### Supplied text
Bomb is right, don't give them live food all the time if you aren planning on going back to pellets, here and there is fine.

I have actually caught mosquito larvae in a natural spring pond thing. My bettas enjoy them. Watching them hint is really funny. Just remember that if you always have water out they could turn into mosquitoes after a while. Happened to me while I was storing them in a cup. The place I get them at is not at my house but I may try to leave like a bucket of water out. Maybe I will get lucky.


----------



## bettalover2000 (May 10, 2011)

Yeah, http://www.mosquitoes.org/LifeCycle.html#anchor1123779
you only want them indoors when you're about to feed them. If they get to be pupae, then dump them. If you want large amounts of M.L., then set out a bucket of water outside & wait for larvae. I would suggest 3-4 larvae per fish per feeding. Be watchful for parasite signs. http://www.bettafish.com/showthread.php?t=73333


----------



## karpediem (Feb 15, 2012)

I have close to 3000 betta to feed each day and mines love live food. You can feed your betta with blood worm, adult bbs or mosquito larves, it wont kill them, they will grow faster and stronger. Betta who eat live food everyday are stronger and more healthy than the ones who eat pellets.
If you have guppy fry, betta also love them


----------



## Bombalurina (Oct 10, 2011)

That would explain why my female Endlers are constantly getting pregnant and un-pregnant again without producing a single visible baby. 

Callistra: a clean bucket in a back garden is generally a pretty safe source.  The larvae are only exposed to what is in that bucket.


----------

### Brief A
Answer these from the forum thread on feeding bettas live food:
(i) How many larvae per fish per feeding does bettalover2000 suggest?
(ii) About how many betta does karpediem say they feed each day?
(iii) What does Bombalurina call a pretty safe source of larvae?
The forum thread and the records below it come from unrelated sources.

### Records provided
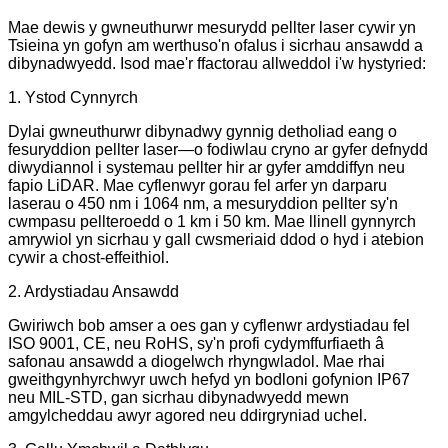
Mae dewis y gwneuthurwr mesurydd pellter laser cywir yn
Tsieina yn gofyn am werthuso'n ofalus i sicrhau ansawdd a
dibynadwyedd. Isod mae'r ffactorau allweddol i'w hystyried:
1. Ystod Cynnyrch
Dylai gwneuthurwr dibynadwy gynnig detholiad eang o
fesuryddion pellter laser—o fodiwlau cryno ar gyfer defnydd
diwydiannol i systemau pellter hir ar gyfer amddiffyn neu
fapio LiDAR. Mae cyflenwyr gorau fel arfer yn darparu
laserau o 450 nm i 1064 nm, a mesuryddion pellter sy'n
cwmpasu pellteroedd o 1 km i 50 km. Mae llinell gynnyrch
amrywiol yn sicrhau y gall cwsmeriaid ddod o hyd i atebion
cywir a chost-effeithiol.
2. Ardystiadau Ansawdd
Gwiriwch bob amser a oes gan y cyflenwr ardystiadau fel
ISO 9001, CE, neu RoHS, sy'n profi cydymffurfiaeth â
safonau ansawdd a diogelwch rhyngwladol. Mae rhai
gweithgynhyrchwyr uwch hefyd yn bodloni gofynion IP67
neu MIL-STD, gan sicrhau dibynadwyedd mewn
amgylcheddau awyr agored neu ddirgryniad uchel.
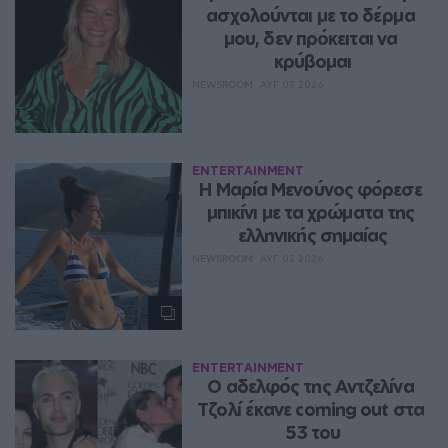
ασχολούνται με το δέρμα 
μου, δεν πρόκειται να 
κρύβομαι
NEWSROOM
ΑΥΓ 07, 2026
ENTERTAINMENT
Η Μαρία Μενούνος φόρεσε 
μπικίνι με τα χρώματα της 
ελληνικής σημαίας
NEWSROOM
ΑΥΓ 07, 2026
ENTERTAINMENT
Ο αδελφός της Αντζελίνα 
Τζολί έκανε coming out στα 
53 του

### Brief B
Copy out each line of the records that contains the word "gyfer".

### Final answer A
(i) 3-4 larvae per fish per feeding.
(ii) Close to 3000.
(iii) A clean bucket in a back garden.

### Final answer B
fesuryddion pellter laser—o fodiwlau cryno ar gyfer defnydd
diwydiannol i systemau pellter hir ar gyfer amddiffyn neu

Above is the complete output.